The Royal Decree-law number 21/2018, issued on the 14th December, as a matter of emergencies in the matter of housing and rent, includes important changes in this area, mainly regarding the regulation of rents.

I would like to highlight now an alleged increase in the tax burden for the “unoccupied property with permanent character”, as well as the modification of Article 72.4 of the Law on Local Taxes, which allows municipalities to demand a surcharge of up to 50% of the quota of the IBI tax.

This is not a new issue, given that in the past there were several attempts to put it into practice, although our Courts of Justice rejected them, mainly for hierarchy reasons, by requiring the national legislator to define what a “permanent immovable property” is including such definition in a written regulation, and rejecting the possibility of realizing it by means of Autonomous Laws (Superior Courts of Justice of Andalusia, of Catalonia, of Asturias and of the Basque Country). The new rule does not seem to solve the problem definitively, by allowing a referral to the regional legislator.

The surcharge “will be accrued on the 31st  December and will be settled annually by the municipalities, once the inoccupation of the property on that date has been verified, together with the administrative act by which it is declared.” On the contrary, the IBI is accrued on the 1st of January, as well as the start of the tax period with the calendar year.
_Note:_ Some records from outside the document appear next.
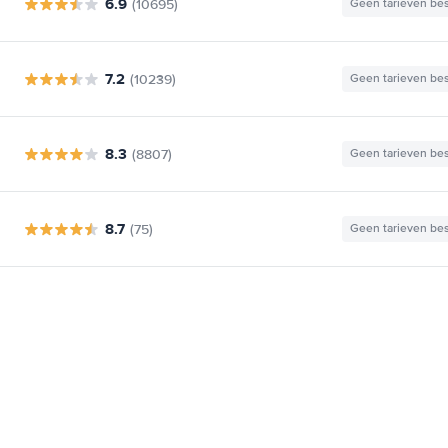
6.9
(10695)
Geen tarieven be
7.2
(10239)
Geen tarieven be
8.3
(8807)
Geen tarieven be
8.7
(75)
Geen tarieven be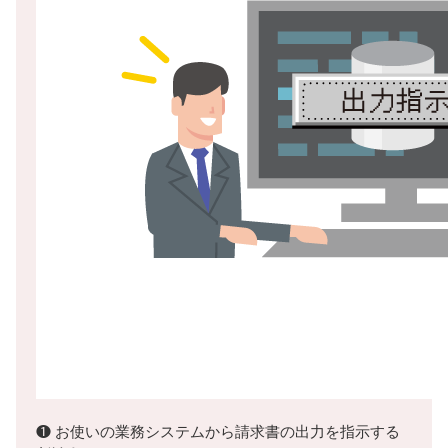
❶ お使いの業務システムから請求書の出力を指示する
And this is the first problem that we face: whether there is a new deadline for voluntary payment of IBI tax or should be set within two different periods established and, in such situation, there could be the paradox that a non taxable person appears as a starter on the 1st of  January, and even  another paradox regarding the surcharge, for having acquired the property on the 2nd of  January and for keeping it empty the rest of the year.

Once this issue has been dealt, the main problem is to define what we mean by “free permanent unoccupied property”, especially in touristic areas like the one I work in, where there are homes that spend most time of the year unocuppied and are often only used for fifteen days a year.
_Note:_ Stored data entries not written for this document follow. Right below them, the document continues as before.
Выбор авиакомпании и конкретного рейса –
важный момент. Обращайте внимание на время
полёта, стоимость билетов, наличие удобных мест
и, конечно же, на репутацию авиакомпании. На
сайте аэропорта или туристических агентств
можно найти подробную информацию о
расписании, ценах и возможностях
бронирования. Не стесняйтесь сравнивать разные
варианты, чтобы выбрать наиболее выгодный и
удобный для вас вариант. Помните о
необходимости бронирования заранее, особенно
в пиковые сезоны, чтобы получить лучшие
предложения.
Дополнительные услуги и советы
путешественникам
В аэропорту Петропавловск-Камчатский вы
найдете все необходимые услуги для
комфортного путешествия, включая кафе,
The first thing here is to try to clarify the reasons for this alleged charge, since we understand that one thing is the social utility of housing (in residential areas, where owners have their everyday residence, especially in those cases of bank houses as a result of public intervention in the housing promotion) and a different one is to intend to force the usage of homes that, a priori, are destined for a different use, such as tourism, holiday or seasonal use.

Residential housing (especially in case of social housing) does have an occupation duty, but not the holiday home, which also tries to submit the rule. And although the idea that foreigners and tourists are the main source of municipal charges (although they are mostly enjoyed by those who reside permanently in the municipality) sounds very attractive, from a legal perspective this is difficult to explain.

Given the aforesaid situation we must pay attention to the multitude of circumstances that can be happening and that will presumably be ignored by the rule, which seeks to prioritize the taxation rather than offering solutions. And I also refer to the houses that are empty, because they do not fulfil the conditions of habitability, when their owners cannot rehabilitate them for lack of means (think of a house in ruins) and, in an even worse case, they are subject to an overburdened type of IBI tax, which only aggravates the situation of these owners.

The main problem that I face, in the area of ​​professional performance I normally deal with (mostly touristic and seasonal occupied), is the one referring to the definition of permanent inoccupation: would it be enough to spend only one day a year to be able to avoid this surcharge? If so, would a consumption of one kilowatt or one cubic meter be enough to prove that the house has not remained empty? And, seeing then the temptation to establish devices that guarantee a minimum and wasteful consumption, what is the sense of this type of norms that force us to simulate a minimum consumption?

Considering the above, regardless  the municipal fundraising desire that is covered up with nice ideals, how can they try to impose a minimum occupation to a house that has been bought  with a very different  aim to the one residential areas have? Has not there been enough controversy in the last years with the increase of the tax, not only because of the increase in the cadastral value -especially difficult to understand in times of crisis in the real estate market- but also because of the increase in rates, as for now to expect an increase of up to 50%?

At the same time, it is important to bear in mind the environmental cost of a simulated consumption, which has no other explanation than trying to avoid a tax surcharge.

Finally, opposite to the definition of a negative fact, such as inoccupation, the definition of “habitual residence” seems much less controversial. This concept originally gave rise to numerous controversies, therefore there have been many administrative and judicial resolutions over the years to clarify the legal concept and demanding requirements.  If a there is a positive event which  generates a lot of controversy and is found difficult to definitively resolve, imagine what happens with a negative one, whose definition can remain in the hands of the regional legislator, with the risk of offering different definitions and causing inequalities.

Given the background, we may foresee an increase in litigation in those municipalities that decide to apply this surcharge. This fact could only be slowed down by the small amount of the procedures and the traditional reluctance to litigate against the Administration. Such reluctance has been broken in recent times due to the liquidations of municipal capital gains taxes.